To model inadequate zinc intake prevalent in human populations, both severe and marginal zinc deficient diets have been used in animal studies to examine various health outcomes, including the effects on DNA damage and integrity. While severe zinc deficiency caused more damage, animals with marginal zinc deficiency similarly had increased oxidative stress, impaired DNA integrity and DNA repair functions, and increased DNA damage compared to animals in the zinc adequate group (Song et al., 2009b). Marginal zinc deficiency also sensitized animals to increased oxidative DNA damage after chronic exercise (Song et al., 2010a), altered zinc transporter expression and zinc homeostasis in the prostate (Song et al., 2010b), increased age-related chronic inflammation (Wong et al., 2021) and enhanced toxicity associated with exposure to heavy metals (see next section). Importantly, zinc repletion studies showed the deleterious effects of zinc deficiency on DNA integrity can be reversed via dietary intervention. The effects of dietary zinc depletion and repletion in rats showed the increase in DNA damage induced with low zinc intake can be normalized with zinc repletion that restored DNA integrity (Song et al., 2009b). Notably, similar observations were reported in human studies. In one human study, increased DNA strand breaks in peripheral blood cells associated with dietary zinc depletion were ameliorated by zinc repletion (Song et al., 2009a). In other human studies, a moderate increase in dietary zinc (Zyba et al., 2017) or daily oral zinc supplementation (Joray et al., 2015) resulted in a reduction in DNA strand breaks in leukocytes of individuals with improved zinc status. Collectively, these studies reaffirm Dr. Ames’ Triage Theory, and showed dietary zinc deficiencies contribute to oxidative stress and DNA damage that can be reversed via dietary interventions. This underscores the role of zinc in maintaining DNA integrity and health, and the potential for disease prevention via increased zinc intake.

Zinc status and toxic metals exposure in the environment

Zinc deficiencies often occur in human populations in regions of the world that are also co-exposed to toxic heavy metal contaminants (Wong et al., 2019). In addition to direct health consequences (Triage response) attributed to inadequate micronutrient intake, an extension to the Triage Theory is that micronutrient deficiencies such as inadequate zinc can impair the cellular responses to environmental stresses, such as toxic metals exposure to exacerbate negative health outcomes. In this section, we discuss how zinc deficiency and zinc supplementation alter response to toxic metals exposure in cell culture, animals, and human studies.

§ **ASSIGNMENT**
Carry on the zinc deficiency text from its last sentence. The records come from a separate source and are not part of the zinc text.

§ **DATASET**
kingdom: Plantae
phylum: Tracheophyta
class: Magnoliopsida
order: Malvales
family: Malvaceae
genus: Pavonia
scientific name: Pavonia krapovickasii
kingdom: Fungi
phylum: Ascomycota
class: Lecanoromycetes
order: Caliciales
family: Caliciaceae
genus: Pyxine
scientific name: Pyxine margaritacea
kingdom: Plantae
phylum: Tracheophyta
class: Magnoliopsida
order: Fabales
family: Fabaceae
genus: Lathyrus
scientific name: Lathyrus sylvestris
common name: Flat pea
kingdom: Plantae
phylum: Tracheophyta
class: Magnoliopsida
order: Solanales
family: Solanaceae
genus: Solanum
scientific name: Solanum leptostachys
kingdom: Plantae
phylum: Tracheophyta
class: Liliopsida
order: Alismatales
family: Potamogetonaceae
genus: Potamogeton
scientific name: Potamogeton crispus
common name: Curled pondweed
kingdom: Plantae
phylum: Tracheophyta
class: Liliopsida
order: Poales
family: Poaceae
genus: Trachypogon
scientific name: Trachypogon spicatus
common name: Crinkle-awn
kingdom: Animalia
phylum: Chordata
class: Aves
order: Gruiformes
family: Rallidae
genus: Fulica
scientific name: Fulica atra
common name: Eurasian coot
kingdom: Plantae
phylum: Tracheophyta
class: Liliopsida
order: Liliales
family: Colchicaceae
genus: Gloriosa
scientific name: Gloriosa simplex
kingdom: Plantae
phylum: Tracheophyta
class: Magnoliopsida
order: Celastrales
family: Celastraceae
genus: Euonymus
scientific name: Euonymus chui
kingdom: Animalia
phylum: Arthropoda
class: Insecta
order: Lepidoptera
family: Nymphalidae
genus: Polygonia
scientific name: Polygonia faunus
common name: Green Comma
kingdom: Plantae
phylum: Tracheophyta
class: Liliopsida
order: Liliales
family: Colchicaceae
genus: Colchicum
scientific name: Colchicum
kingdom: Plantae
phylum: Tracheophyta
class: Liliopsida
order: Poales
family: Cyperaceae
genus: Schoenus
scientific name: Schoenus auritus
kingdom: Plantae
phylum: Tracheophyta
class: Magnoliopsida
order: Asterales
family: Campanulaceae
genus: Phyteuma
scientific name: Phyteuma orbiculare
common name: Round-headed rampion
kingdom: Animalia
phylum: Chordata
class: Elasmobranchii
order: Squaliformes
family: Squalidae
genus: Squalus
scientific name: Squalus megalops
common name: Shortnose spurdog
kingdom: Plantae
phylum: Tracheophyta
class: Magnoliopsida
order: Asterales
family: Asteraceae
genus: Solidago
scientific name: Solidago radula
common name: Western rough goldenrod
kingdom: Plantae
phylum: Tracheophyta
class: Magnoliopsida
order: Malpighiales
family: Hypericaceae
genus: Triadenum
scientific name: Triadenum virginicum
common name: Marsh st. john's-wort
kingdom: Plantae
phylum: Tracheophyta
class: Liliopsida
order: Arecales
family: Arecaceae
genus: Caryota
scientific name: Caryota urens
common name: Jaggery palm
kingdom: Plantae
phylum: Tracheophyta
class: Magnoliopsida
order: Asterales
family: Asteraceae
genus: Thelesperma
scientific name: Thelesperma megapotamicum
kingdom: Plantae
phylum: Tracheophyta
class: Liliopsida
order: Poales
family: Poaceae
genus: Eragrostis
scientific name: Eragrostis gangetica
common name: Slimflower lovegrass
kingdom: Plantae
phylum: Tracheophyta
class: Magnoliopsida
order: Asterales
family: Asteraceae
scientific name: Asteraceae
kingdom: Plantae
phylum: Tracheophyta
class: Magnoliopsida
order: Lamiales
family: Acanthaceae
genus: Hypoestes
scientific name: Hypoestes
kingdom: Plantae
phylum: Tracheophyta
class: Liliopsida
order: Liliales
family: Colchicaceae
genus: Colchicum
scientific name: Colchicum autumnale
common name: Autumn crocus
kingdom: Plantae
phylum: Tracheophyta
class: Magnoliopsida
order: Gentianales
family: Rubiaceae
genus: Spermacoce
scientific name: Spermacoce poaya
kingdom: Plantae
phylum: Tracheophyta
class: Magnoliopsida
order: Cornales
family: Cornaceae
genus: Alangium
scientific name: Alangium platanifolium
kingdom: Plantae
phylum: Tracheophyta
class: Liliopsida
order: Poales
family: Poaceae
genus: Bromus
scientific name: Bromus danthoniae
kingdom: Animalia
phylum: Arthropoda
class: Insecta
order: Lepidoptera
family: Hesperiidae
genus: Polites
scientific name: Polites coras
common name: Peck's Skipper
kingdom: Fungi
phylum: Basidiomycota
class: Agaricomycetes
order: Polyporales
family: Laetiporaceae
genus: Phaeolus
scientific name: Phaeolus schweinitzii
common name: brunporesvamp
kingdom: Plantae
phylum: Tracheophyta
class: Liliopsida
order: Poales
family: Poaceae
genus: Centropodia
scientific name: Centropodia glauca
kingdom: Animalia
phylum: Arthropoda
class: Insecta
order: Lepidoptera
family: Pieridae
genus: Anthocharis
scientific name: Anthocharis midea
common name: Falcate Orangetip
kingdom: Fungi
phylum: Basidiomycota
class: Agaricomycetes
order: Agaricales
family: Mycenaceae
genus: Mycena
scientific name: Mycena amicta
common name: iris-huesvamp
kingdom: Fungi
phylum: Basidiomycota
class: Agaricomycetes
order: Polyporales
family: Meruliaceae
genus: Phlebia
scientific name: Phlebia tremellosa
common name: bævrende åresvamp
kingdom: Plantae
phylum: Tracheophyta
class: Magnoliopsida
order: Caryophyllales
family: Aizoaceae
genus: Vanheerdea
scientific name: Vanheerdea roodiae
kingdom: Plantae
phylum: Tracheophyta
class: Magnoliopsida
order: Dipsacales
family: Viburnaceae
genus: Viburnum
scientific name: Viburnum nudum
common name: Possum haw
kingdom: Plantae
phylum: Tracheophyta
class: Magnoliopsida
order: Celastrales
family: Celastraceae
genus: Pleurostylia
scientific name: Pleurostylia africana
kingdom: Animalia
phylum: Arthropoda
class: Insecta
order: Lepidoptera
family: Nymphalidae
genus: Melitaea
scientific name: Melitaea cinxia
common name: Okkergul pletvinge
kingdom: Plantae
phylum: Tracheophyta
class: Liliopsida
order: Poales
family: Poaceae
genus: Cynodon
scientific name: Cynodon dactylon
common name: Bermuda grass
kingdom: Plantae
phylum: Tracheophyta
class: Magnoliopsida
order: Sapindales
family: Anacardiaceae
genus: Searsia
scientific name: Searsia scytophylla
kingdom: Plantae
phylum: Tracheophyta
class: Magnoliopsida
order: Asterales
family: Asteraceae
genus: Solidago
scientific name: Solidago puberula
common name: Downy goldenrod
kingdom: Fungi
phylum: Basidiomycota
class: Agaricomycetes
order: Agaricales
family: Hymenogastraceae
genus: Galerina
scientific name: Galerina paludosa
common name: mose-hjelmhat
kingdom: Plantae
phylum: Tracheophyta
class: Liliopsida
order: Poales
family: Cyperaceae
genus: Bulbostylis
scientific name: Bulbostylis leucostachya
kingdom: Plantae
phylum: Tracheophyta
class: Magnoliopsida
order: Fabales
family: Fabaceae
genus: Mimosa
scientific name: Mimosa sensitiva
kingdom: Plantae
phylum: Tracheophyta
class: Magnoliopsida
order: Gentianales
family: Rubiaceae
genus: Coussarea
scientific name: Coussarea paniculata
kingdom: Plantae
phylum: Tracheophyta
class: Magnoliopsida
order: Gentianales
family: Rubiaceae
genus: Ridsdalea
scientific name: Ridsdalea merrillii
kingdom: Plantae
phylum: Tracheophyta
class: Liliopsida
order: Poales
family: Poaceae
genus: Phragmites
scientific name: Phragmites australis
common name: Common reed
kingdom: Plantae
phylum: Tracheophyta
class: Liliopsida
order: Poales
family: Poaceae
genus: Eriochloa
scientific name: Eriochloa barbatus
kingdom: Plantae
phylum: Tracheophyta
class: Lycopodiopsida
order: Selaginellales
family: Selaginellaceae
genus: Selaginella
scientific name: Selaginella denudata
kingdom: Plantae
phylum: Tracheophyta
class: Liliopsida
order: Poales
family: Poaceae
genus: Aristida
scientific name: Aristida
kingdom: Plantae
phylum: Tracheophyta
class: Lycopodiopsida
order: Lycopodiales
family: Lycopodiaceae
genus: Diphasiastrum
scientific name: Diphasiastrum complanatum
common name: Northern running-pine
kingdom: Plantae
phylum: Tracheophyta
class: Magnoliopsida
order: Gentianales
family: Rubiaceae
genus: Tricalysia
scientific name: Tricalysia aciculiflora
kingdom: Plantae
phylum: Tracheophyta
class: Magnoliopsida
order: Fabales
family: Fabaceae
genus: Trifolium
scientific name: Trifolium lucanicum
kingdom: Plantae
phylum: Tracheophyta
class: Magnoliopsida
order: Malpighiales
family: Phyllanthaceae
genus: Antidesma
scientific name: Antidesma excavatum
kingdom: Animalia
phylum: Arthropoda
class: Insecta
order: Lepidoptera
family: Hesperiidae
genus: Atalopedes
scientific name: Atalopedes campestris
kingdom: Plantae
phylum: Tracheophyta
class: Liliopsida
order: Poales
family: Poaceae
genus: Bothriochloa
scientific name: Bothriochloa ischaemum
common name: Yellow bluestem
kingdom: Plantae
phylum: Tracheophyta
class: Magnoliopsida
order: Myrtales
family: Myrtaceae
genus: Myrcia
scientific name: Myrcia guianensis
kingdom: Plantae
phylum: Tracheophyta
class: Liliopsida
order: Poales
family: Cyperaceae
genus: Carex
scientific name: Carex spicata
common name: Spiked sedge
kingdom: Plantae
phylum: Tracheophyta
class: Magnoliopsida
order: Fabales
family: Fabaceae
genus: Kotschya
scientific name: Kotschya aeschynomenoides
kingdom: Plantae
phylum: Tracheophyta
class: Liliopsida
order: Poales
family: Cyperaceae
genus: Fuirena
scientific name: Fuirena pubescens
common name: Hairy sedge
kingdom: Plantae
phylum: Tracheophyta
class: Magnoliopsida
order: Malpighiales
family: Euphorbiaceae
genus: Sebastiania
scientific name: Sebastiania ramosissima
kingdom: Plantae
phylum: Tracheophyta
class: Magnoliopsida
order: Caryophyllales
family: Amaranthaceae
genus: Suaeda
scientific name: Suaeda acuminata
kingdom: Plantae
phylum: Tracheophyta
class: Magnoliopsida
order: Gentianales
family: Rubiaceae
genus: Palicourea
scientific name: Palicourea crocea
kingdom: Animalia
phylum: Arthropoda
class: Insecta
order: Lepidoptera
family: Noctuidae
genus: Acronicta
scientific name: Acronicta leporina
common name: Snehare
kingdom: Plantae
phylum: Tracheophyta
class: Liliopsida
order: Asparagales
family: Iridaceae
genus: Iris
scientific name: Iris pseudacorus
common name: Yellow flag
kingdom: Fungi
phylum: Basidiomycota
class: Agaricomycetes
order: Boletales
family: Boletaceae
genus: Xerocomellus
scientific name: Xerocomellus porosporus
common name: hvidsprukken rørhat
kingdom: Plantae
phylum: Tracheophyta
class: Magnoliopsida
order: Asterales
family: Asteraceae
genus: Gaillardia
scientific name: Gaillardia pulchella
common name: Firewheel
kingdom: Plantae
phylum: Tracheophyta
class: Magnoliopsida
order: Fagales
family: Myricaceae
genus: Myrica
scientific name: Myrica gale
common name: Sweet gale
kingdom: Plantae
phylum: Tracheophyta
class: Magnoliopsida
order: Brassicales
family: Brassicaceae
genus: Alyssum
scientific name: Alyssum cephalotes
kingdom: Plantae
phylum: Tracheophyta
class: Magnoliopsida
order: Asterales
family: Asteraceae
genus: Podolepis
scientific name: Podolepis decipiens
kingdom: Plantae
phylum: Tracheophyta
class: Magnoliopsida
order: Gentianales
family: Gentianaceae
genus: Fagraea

§ **RESPONSE TO THE TASK**
Chronic environmental and occupational exposure to some heavy metals and metalloids cause diverse toxic effects in the body (Balali-Mood et al., 2021). According to the World Health Organization, lead, cadmium, mercury and arsenic are among the top 10 chemicals of major health concern (WHO, 2020). Data from 2007 to 2012 NHANES survey indicated that approximately 50% of the US population was exposed to a combination of three or more of these toxic metals (Shim et al., 2017). This has significant impact on public health as exposure to cadmium, lead, and arsenic can cause liver damage, injury to the central nervous system and lungs, and has been associated with gastrointestinal disorders, immune dysfunction, kidney dysfunction, cardiovascular dysfunction, degenerative bone disease, birth defects, cancer, and an increase in all-cause mortality (Balali-Mood et al., 2021; Guo et al., 2022). The toxic effects of exposure to heavy metals are complicated and dependent on the exposure route, form of the metal, and the dose and duration of exposure (Tchounwou et al., 2012). It is also notable that the effects of toxic metal exposure are dependent on the characteristics of the person exposed, with factors like age, gender, and nutritional status (e.g., zinc status) as determining factors if toxicity is observed (Tchounwou et al., 2012). Further, tissue accumulation of heavy metals and associated organ-specific toxicity can be modulated by the expression and activity of metal transporters, including zinc transporters (Dashner-Titus et al., 2023; Ferdigg et al., 2025).

The mechanisms by which metals cause damage and genotoxicity at the cellular level include: 1) Increasing ROS production and decreasing antioxidant defense, causing DNA, protein, and lipid damage; 2) displacing zinc from zinc finger proteins and disrupting DNA repair, cell division, and other zinc-dependent processes; 3) induction of endoplasmic reticulum stress and mitochondrial dysfunction; and 4) induction of inflammation and apoptosis (Banerjee et al., 2020; Balali-Mood et al., 2021; Koyama et al., 2024). Notably many of the cellular processes negatively affected by toxic metal exposure overlap significantly with zinc deficiency (Figure 1). This suggests potential interaction between zinc and toxic metal exposure, whereby changes in zinc status can positively or negatively modulate the outcome of metal toxicity (Hudson et al., 2025). In general, increased toxicity is observed from toxic metal exposure under the conditions of zinc deficiency, while zinc supplementation has been shown in some models to protect from heavy metal exposure (Wani et al., 2021; Hudson et al., 2025). The toxic metals that have been studied the most in the context of nutritional zinc status are cadmium, arsenic, and lead and are the focus of this review.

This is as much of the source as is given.